NEW ALBANY —
The New Albany Redevelopment Commission is considering whether to open a piece of property up for commercial development or leave it as a stormwater detention basin.
The city-owned property is just less than an acre in size, and is located behind the Kroger shopping center along State Street.
The commission tabbed engineer Gary Brinkworth, who is also a member of the New Albany stormwater and sewer boards, to perform a study on drainage in the corridor.
Brinkworth focused on the effect of converting the property to a commercial development would have on drainage, and what infrastructure would need to be added to handle the displaced stormwater.
Pipes could be added to carry the water to a different detention basin, which would cost an estimated $385,000 for construction, Brinkworth said during an informational session Tuesday.
If the property were purchased by a developer, it could cost them as much as $800,000 to replace the detention pond at another site and build another drainage system for their own use, Brinkworth said.

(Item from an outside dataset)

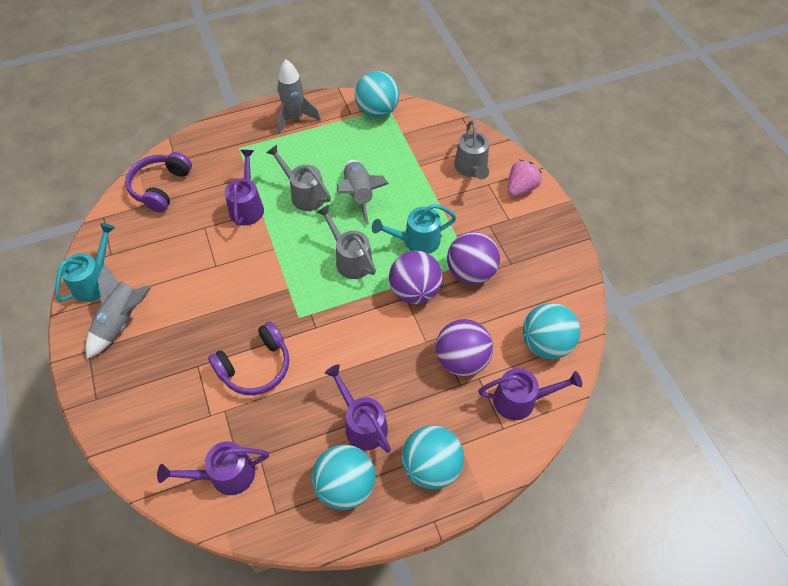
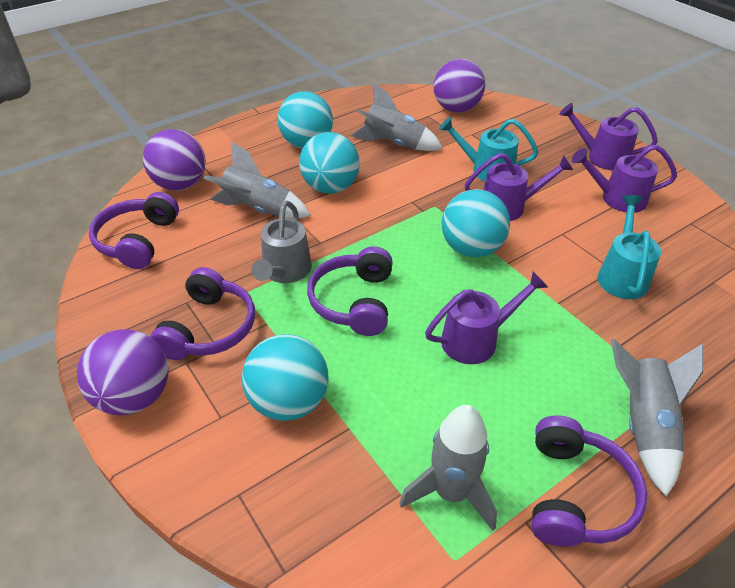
grey rocket: 3 -> 4
grey watering can: 3 -> 1
pink strawberry: 1 -> 0
purple headphones: 2 -> 4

“They would probably have to have underground detention at that site,” Brinkworth said.
Recently, local developer Gary McCartin requested the city study the property to determine how much it would cost to transform it from a detention basin to a commercial-use site.
David Duggins, director of economic development and redevelopment for New Albany, said there have been two proposals received by the city for potential use of the site.
One project was to use the site for parking for a fast-food restaurant, and the proposal was to build medical offices on the property, Duggins said.
Brinkworth said it would probably cost around $200,000 just to build an underground detention system for the property.
He suggested that might be a fair price to charge the developer who purchases the land, as it could go to offset the city’s projected $385,000 expense to divert the stormwater to another basin.
City officials questioned whether the existing basin is enough to handle the needs of the area, and Brinkworth said there’s some drainage concerns there.
Duggins said the city will have to weigh the benefits of adding property and a business to the tax roll versus leaving the land as a detention basin.
“There’s a lot of income possibilities there for the city,” Brinkworth said.
The commission didn’t have a quorum Tuesday so it couldn’t vote on official business. The body will likely hold a meeting on Monday now to vote on a community development block grant plan.